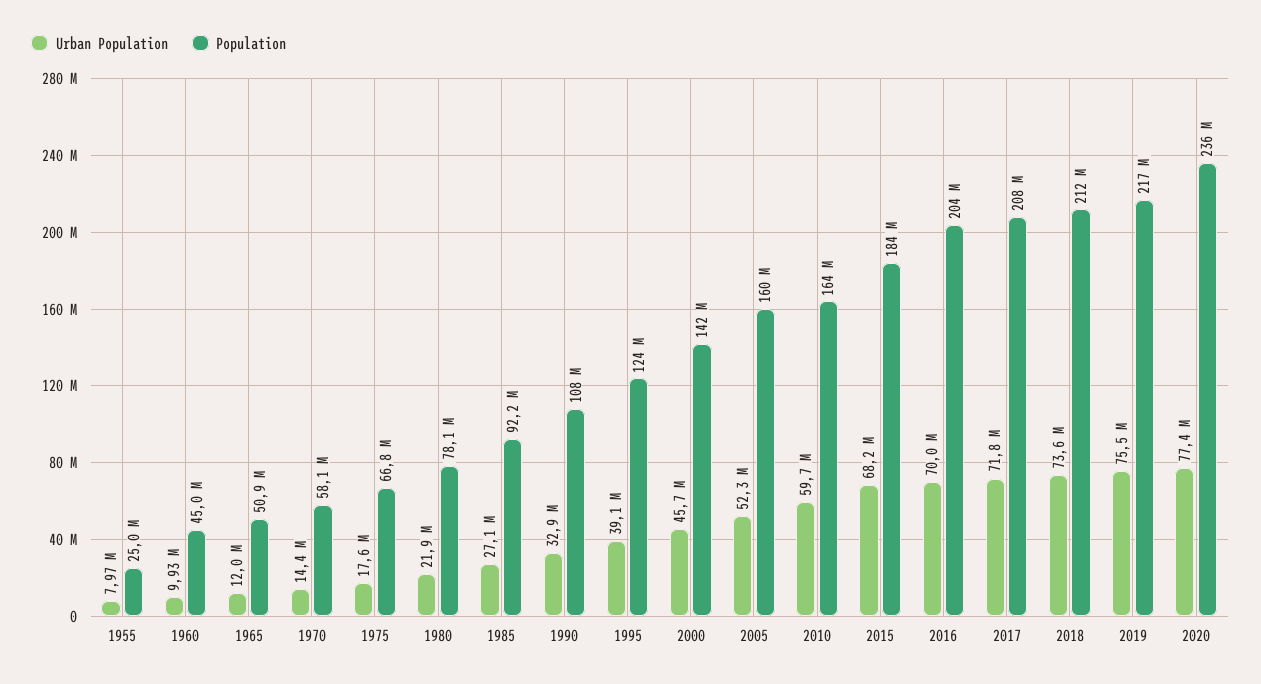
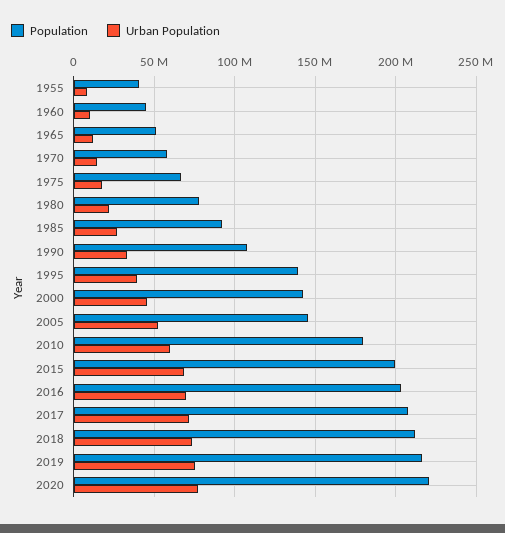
  {
    "Urban Population": {
      "1955": 7970000,
      "1960": 9930000,
      "1965": 12000000,
      "1970": 14400000,
      "1975": 17600000,
      "1980": 21900000,
      "1985": 27100000,
      "1990": 32900000,
      "1995": 39100000,
      "2000": 45700000,
      "2005": 52300000,
      "2010": 59700000,
      "2015": 68200000,
      "2016": 70000000,
      "2017": 71800000,
      "2018": 73600000,
      "2019": 75500000,
      "2020": 77400000
    },
    "Population": {
-     "1955": 25000000,
+     "1955": 40000000,
      "1960": 45000000,
      "1965": 50900000,
      "1970": 58100000,
      "1975": 66800000,
      "1980": 78100000,
      "1985": 92200000,
      "1990": 108000000,
-     "1995": 124000000,
+     "1995": 140000000,
      "2000": 142000000,
-     "2005": 160000000,
+     "2005": 145000000,
-     "2010": 164000000,
+     "2010": 180000000,
-     "2015": 184000000,
+     "2015": 200000000,
      "2016": 204000000,
      "2017": 208000000,
      "2018": 212000000,
      "2019": 217000000,
-     "2020": 236000000
+     "2020": 220000000
    }
  }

TASK DESCRIPTION: Only the pictures in the listing above get left out; print everything else exactly.

YOUR SOLUTION:
  {
    "Urban Population": {
      "1955": 7970000,
      "1960": 9930000,
      "1965": 12000000,
      "1970": 14400000,
      "1975": 17600000,
      "1980": 21900000,
      "1985": 27100000,
      "1990": 32900000,
      "1995": 39100000,
      "2000": 45700000,
      "2005": 52300000,
      "2010": 59700000,
      "2015": 68200000,
      "2016": 70000000,
      "2017": 71800000,
      "2018": 73600000,
      "2019": 75500000,
      "2020": 77400000
    },
    "Population": {
-     "1955": 25000000,
+     "1955": 40000000,
      "1960": 45000000,
      "1965": 50900000,
      "1970": 58100000,
      "1975": 66800000,
      "1980": 78100000,
      "1985": 92200000,
      "1990": 108000000,
-     "1995": 124000000,
+     "1995": 140000000,
      "2000": 142000000,
-     "2005": 160000000,
+     "2005": 145000000,
-     "2010": 164000000,
+     "2010": 180000000,
-     "2015": 184000000,
+     "2015": 200000000,
      "2016": 204000000,
      "2017": 208000000,
      "2018": 212000000,
      "2019": 217000000,
-     "2020": 236000000
+     "2020": 220000000
    }
  }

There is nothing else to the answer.